## Task to complete
In the forum thread on aquarium driftwood below, what should be done with mopani wood before it goes into the tank, and why?

## Document extract
=== Section Start ===

# About Driftwood in Tank



## SeleneTheSeawolf (Mar 2, 2015)

So I'm thinking of getting driftwood for my tank. Any suggestions where I could get some good wood? I've already looked at Amazon. Also, any comments about Mopani wood?


----------



## Dalloway (Apr 13, 2014)

JDAquatics and Russelltheshihtzu (member and mod respectively here) both sell driftwood though I've only dealt with them on aquabid.com (also a good place to check) so I'm not sure if they currently have an active thread on the site where they're selling so you should check out the marketplace for them. I think Russelltheshihtzu only sells cholla.

I've purchased some really nice Malaysian driftwood from:
http://stores.ebay.com/The-Betta-Factory

Admittedly their prices have gone up since then though.

Never bought from but have been stalking lately due to someone's recommendation:
http://www.ebay.com/usr/rosewood-manor

There's also http://manzanita.com/ and the guy who runs it is more than willing to have a chat with you about orders and trying to get you exactly what you're looking for when purchasing packs. Even if he can't find what you're looking for, he always sends really awesome pieces. I will say though that unlike Malaysian driftwood which is soft wood, the manzanita is much harder. Unless you only have plakats, the sharper edges of the manzanita need to be sanded down or they'll tear long fins. I speak from experience ;~;.. It's also harder to water log than most.

Never used mopani before but they have fantastic colors on them. I've seen some really fantastic aquascapes using mopani though and lately I've been tempted to try it out. It does leech plenty of tannins into the water same as malaysian so you'll want to soak it before putting it in the tank.


----------



## Kay333 (Dec 23, 2014)

=== Section End ===

Items from a dataset:
=== Section Start ===

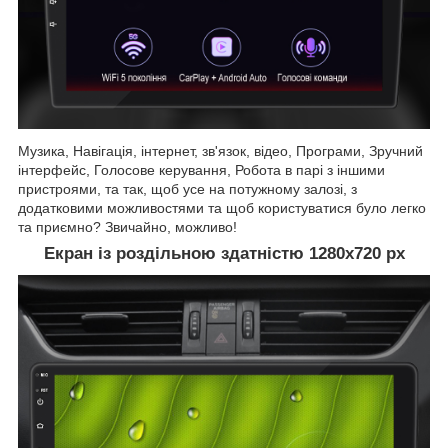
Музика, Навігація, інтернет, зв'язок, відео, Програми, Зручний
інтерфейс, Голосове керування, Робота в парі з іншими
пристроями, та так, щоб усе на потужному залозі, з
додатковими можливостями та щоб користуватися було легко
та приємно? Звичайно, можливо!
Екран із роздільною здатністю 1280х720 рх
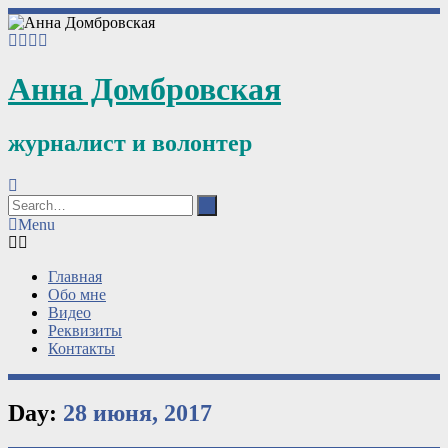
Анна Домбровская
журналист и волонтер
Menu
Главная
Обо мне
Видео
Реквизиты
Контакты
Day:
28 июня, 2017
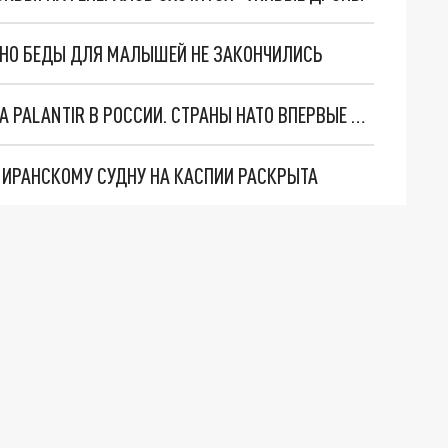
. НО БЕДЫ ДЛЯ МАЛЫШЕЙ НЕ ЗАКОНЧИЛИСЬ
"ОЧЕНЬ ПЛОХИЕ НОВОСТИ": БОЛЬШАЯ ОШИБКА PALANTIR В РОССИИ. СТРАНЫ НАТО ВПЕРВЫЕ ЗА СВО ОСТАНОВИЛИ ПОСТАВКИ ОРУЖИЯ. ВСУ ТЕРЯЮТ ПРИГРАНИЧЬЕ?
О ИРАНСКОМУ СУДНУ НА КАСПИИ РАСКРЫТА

=== Section End ===

## Task solution
It should be soaked first because it leeches plenty of tannins into the water.